Exercise aim: Using the entries that follow, count the lines containing the word "each" and give that number by itself.

Items listed in a dataset:
+++
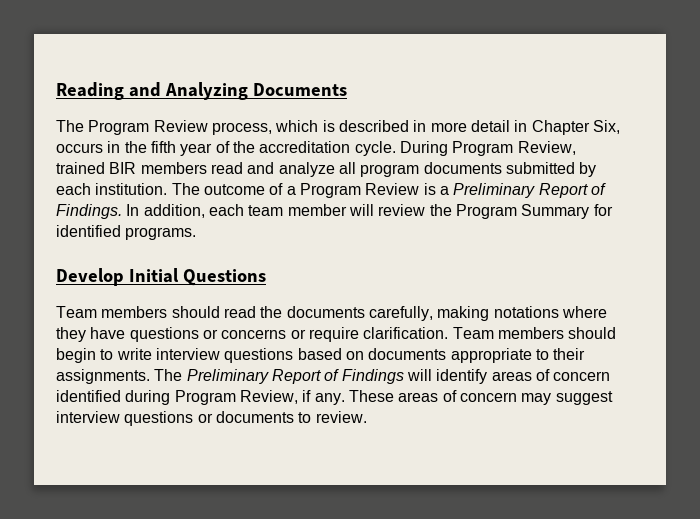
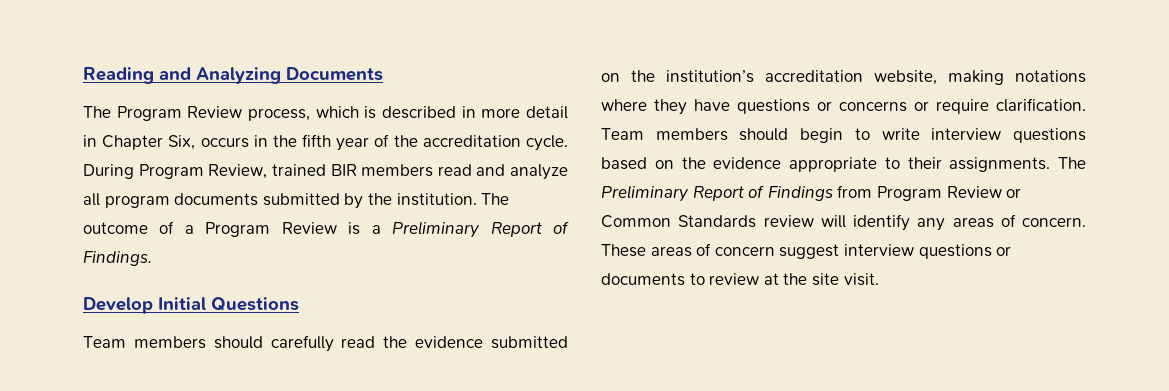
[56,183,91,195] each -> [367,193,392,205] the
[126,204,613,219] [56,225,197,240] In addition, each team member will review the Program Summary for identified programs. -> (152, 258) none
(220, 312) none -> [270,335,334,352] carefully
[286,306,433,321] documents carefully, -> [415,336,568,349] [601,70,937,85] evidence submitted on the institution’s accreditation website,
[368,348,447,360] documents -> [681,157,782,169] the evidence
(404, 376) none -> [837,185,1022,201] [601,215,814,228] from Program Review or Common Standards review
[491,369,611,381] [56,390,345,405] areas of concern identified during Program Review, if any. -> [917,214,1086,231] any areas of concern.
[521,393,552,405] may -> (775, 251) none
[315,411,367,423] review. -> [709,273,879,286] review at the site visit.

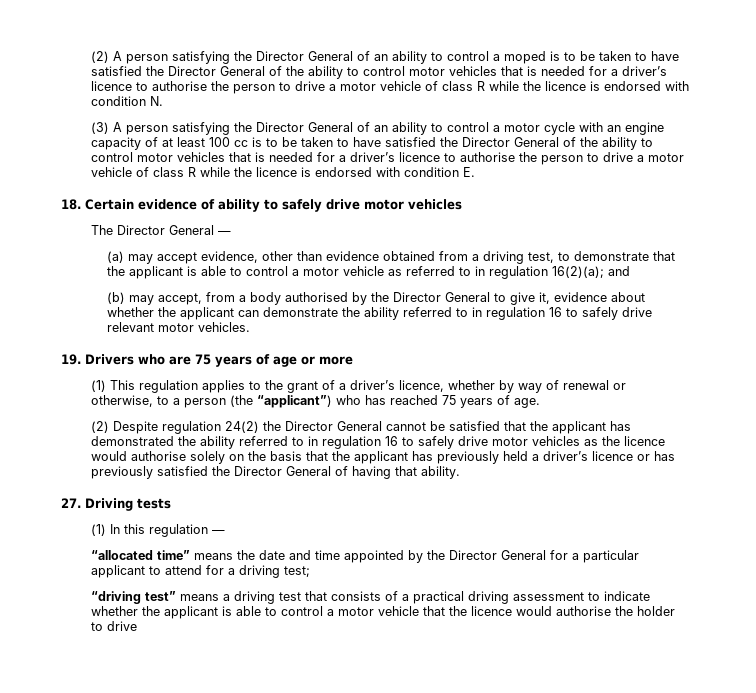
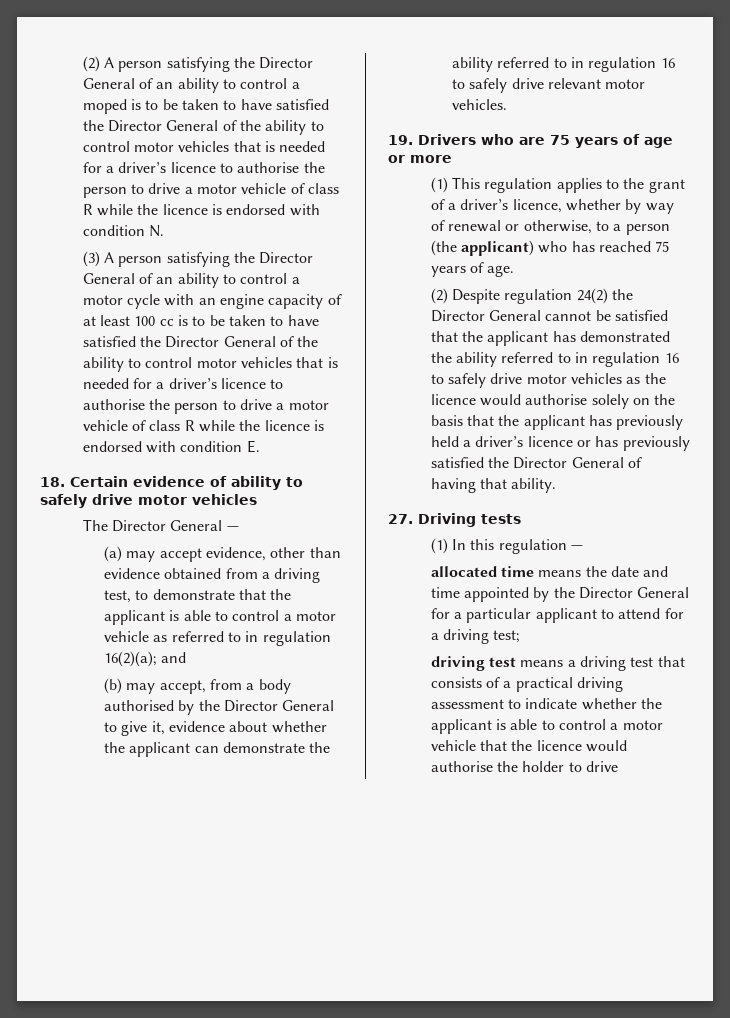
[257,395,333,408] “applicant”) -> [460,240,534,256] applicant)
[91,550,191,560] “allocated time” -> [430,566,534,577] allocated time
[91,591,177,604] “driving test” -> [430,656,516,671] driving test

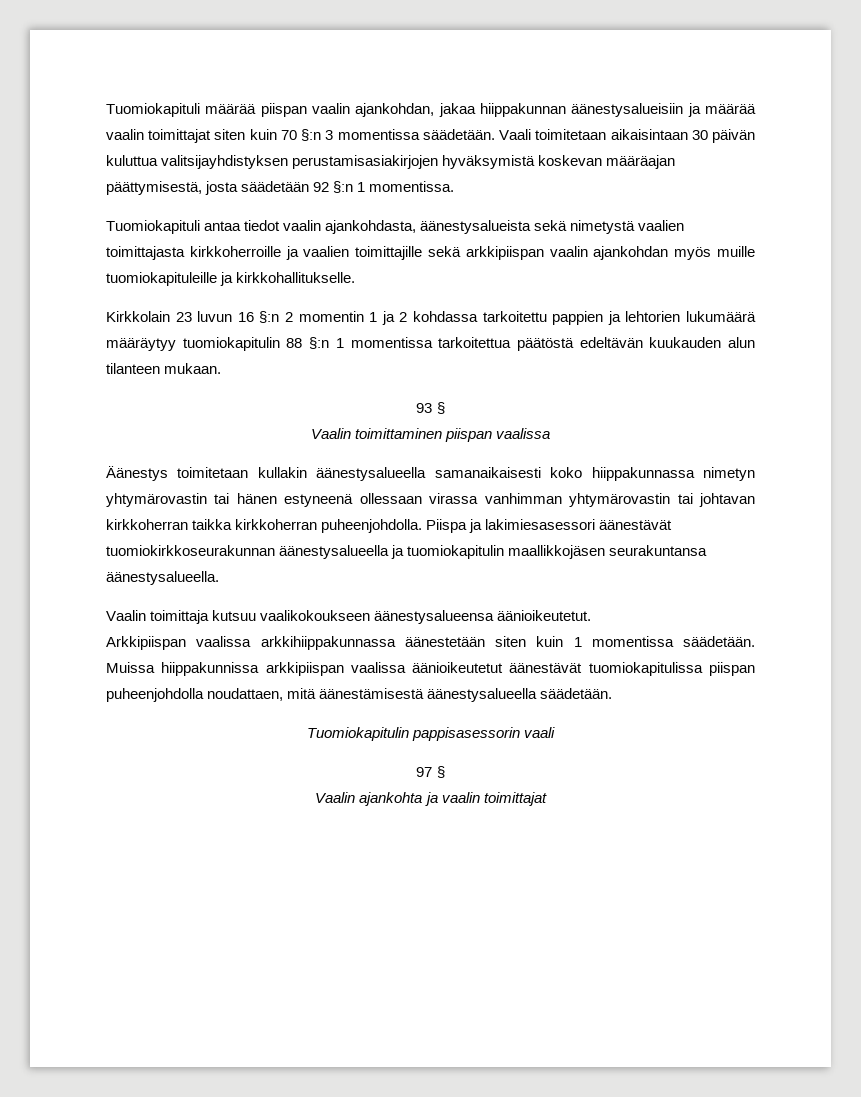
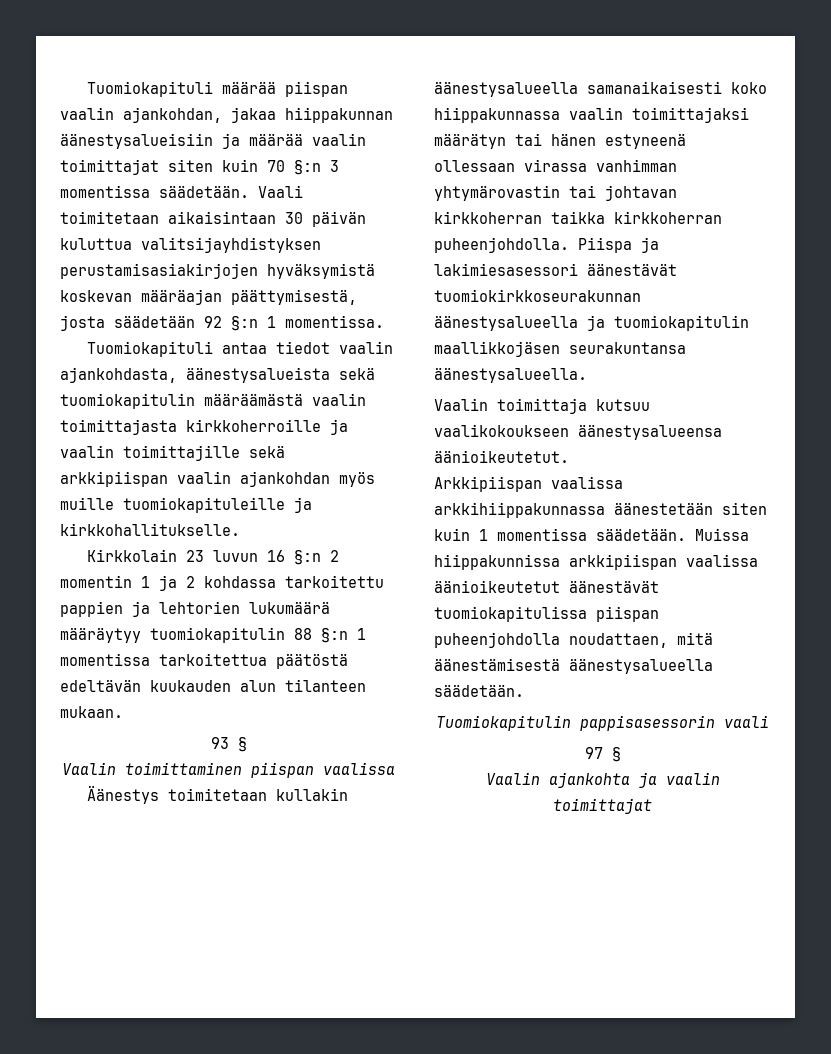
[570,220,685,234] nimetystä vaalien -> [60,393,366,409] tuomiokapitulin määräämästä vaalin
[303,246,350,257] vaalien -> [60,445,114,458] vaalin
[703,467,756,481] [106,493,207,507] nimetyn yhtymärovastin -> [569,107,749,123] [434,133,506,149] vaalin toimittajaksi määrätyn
+++
Task result: 2